Small Businesses and Personal Data
What’s classed as ‘personal data’?
- The obvious ones such as name, surname, initial(s), alias, home address, phone numbers, date of birth or place of birth. ID card number, credit card number and e-mail address
- Sensitive data such as genetic and biometric data e.g. health data, face, fingerprints, retina, DNA, etc.
- Online identifiers such as IP addresses and cookie identifiers
- Location data such as device location history
- Metadata related to Internet activity i.e browsing and search history. Also information regarding a data subject’s social media accounts and posts.
Note: if you process debit or credit card information, you may also be subject to PCI DSS Regulations.
And whilst we’re on the subject of Data Protection…
I want a copy of my personal data and I want it now
As a small business owner you know what personal data rights are under GDPR don’t you, and what a data subject is?
And if one of your customer’s asks you to provide them with a copy of their personal data you know exactly what to do and the timescale for doing it in, correct?
..‘data subject’ refers to any living individual whose personal data is collected, held or processed by an organisation. Personal data is any data that can be used to identify an individual, such as a name, home address or credit card number .
(Luke Irwin, Author for IT Governance 15/11/2018)
People are becoming more aware of what their rights are regarding the data protection rules and are exercising these rights more frequently. They can object to advertising communications, deny access , or ask for a copy of the personal data that’s held on them.

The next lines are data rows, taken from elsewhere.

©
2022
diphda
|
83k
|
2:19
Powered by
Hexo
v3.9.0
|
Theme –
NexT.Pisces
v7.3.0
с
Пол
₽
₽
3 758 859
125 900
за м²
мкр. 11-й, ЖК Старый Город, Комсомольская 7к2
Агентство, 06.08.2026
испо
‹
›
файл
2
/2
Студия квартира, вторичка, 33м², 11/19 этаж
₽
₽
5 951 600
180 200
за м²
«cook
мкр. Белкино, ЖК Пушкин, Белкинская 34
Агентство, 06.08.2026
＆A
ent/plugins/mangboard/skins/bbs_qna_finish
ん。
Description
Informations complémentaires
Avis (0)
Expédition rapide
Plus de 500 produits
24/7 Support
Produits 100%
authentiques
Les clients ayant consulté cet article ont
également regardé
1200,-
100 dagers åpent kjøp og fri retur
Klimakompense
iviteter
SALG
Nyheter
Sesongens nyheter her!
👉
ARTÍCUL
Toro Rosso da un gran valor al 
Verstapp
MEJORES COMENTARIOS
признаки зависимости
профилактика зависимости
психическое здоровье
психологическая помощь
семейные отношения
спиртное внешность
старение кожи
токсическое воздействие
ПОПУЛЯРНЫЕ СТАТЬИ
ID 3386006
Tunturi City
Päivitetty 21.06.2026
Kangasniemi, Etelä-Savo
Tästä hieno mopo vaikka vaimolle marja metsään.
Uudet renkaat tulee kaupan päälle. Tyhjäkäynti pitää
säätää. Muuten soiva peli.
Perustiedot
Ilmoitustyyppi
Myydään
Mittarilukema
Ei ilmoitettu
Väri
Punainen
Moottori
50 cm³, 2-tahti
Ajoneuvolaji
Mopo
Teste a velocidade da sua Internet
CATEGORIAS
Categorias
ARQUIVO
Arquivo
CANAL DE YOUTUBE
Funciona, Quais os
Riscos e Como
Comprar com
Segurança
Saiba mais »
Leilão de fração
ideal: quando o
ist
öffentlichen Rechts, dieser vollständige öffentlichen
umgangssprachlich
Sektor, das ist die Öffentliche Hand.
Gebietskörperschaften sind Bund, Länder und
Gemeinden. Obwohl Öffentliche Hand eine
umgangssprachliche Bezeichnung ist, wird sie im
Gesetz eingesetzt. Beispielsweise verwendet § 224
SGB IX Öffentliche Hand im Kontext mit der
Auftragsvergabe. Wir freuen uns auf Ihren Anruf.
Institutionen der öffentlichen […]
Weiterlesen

Because individuals are becoming more aware this is also having an impact on businesses. As a business owner, even if you’re a one-man band, it’s your responsibility to understand how GDPR affects you.
So, let’s go back to my original question.
Q. One of your customers has asked you for a copy of all the personal data you hold on them. What do you do and how long have you got to respond?
A. You have one month from the date of receiving the request to provide a copy of all their personal data. Continually asking you for a copy of their data records would be an exception, but otherwise you’re legally obliged to complete their request.